Groups who know each other- This is the most common way to assign your guests. It makes sense to put people who know each other together. It makes the guests feel comfortable and lets them have fun. It's espcially great to put people who know each other, but may not see each other too often, together. This way they can catch up. This is my personal favorite. I like being able to hang out with friends and family members at other people weddings.
By age- Put the 20 somethings together, put the 30 somethings together, put the teens together, put the kids together, put the "adults" together.... At many cousin's wedding, I was put at the "kids table" and it was fun to have other kids my age to hang out with.
By couple status- If your a couple you sit with a table of couples, if your single, you sit at the singles table. I'm not so sure how I feel about this option. At a friend's wedding, I went with my fiance and we knew a lot of people at the wedding, who all happend to be single. We were put with random other couples, while most of our other single friends sat together. I would have loved to sit with our friends, but I'm sure the bride had her reasoning.
By Family- Putting an entire family together at a table, i.e. Mom, Dad, Brother and his date, sister and her date, sister and her date. I've been to a couple family weddings where this was the case. I think sometimes it makes sense, but to be honest, I'd rather sit with my cousins who I don't see as often as immediate family. But, it did get me away from my table and on the dance floor, so I can see the advantage of this to get guests mingling, while still feeling comfortable with their table.
By similarities- Putting people together who have things in common. I think this is a great way to decide on where to put that friend who doesn't know anyone else. Think of his lifestyle and put him at a table where he has people he'll enjoy hanging out with for the night. I went to a wedding with Mr. Newport for one of his childhood friends, where we pretty much knew no one. The couple put us at a table with their other friends who Mr. Newport ended up having a lot in common with (grew up on the Jersey shore, big hockey players, a couple engaged people, etc. etc.). It ended up being one of the best weddings we had ever been to, we had a blast with the group at our table and they were so easy to connect with.

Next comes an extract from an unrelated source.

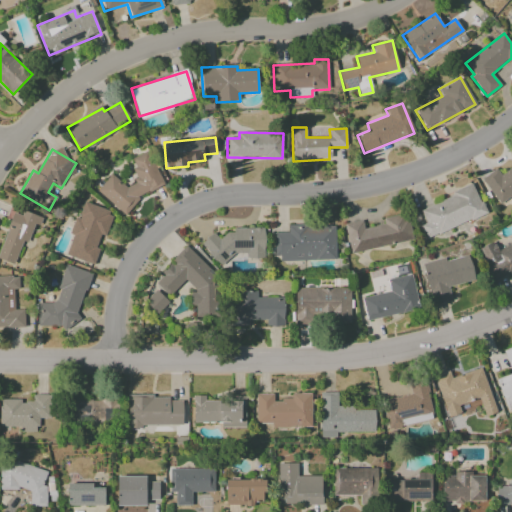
[(125,215),(143,194),(163,185),(148,151),(131,158),(135,167),(133,169),(137,178),(130,185),(127,187),(111,174),(97,191),(125,215)]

Completely random- random, like pulling names out of a hat to pick table assignments. I have never seen or heard of this being done, but Newport Cousin M said she wants to do this at her future wedding to force people to mingle and have fun. She and her mom think it's the best idea ever. When they say random, this includes you most likely not sitting with your date, unless you happen to get pulled from the hat for the same table....not likely at a 200 person wedding. I'm not sure how this will go over, but it will be interesting to see.
I think we will go with a mix of a few of the above, minus the compeltely random option. I'll let Newport Cousin M introduce that one to the family. It could either be really fun or a big flop.
Are you having table assignments? If so, how are you deciding who sits where?